| INPUT FOR THIS TASK |

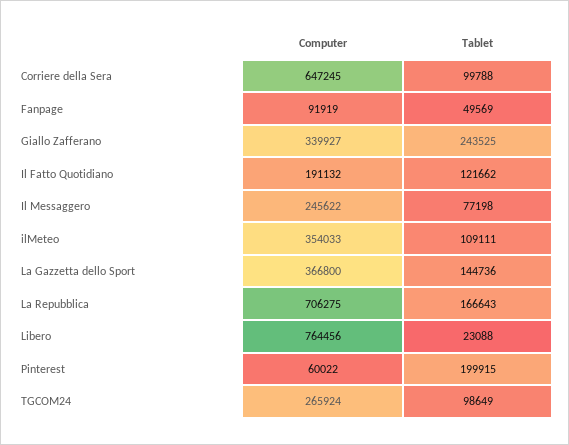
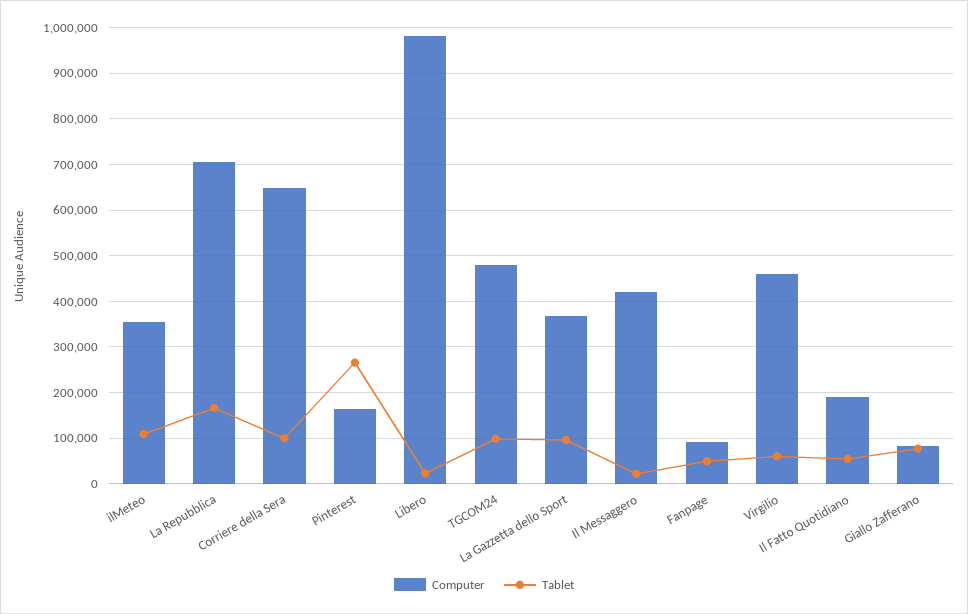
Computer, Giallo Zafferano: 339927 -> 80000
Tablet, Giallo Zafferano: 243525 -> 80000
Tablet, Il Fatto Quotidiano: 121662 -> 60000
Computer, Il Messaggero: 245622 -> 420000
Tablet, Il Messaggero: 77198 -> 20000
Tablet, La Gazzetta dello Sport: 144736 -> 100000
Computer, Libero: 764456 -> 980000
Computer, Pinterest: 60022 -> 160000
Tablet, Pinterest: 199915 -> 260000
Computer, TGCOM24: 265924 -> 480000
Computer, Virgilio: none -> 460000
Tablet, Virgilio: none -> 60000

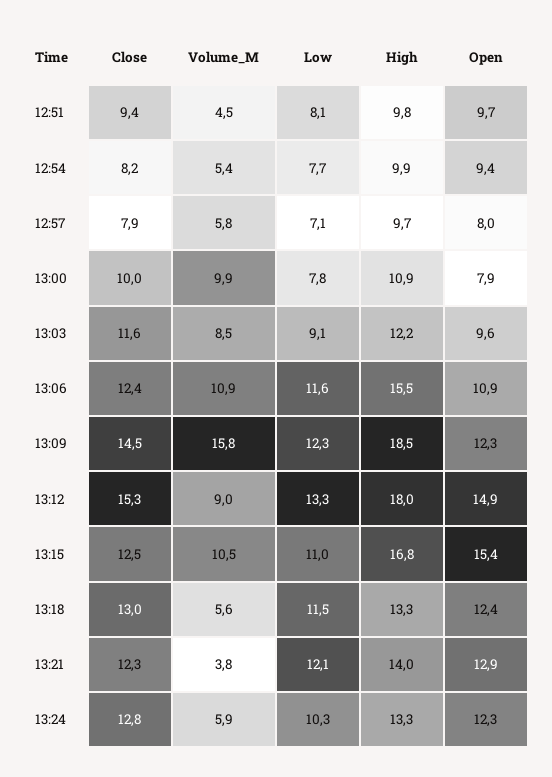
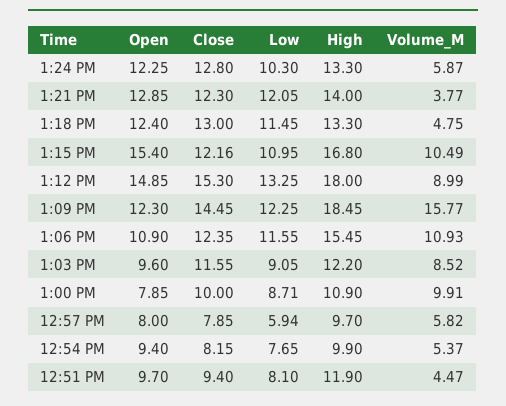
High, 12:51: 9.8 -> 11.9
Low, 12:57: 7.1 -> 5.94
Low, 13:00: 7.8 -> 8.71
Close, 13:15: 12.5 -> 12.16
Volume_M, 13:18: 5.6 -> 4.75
==
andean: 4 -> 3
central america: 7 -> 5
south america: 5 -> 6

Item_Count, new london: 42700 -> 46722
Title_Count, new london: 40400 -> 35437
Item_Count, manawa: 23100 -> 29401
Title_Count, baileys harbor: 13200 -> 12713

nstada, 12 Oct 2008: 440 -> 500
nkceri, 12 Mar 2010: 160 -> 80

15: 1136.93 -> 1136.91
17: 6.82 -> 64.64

| TRY IT |
Copy, exactly and only, the lines above that begin with the one containing "Title_Count, baileys harbor: 13200 -> 12713" and finish with the one containing "17: 6.82 -> 64.64".

| RESULT OF THE TASK |
Title_Count, baileys harbor: 13200 -> 12713

nstada, 12 Oct 2008: 440 -> 500
nkceri, 12 Mar 2010: 160 -> 80

15: 1136.93 -> 1136.91
17: 6.82 -> 64.64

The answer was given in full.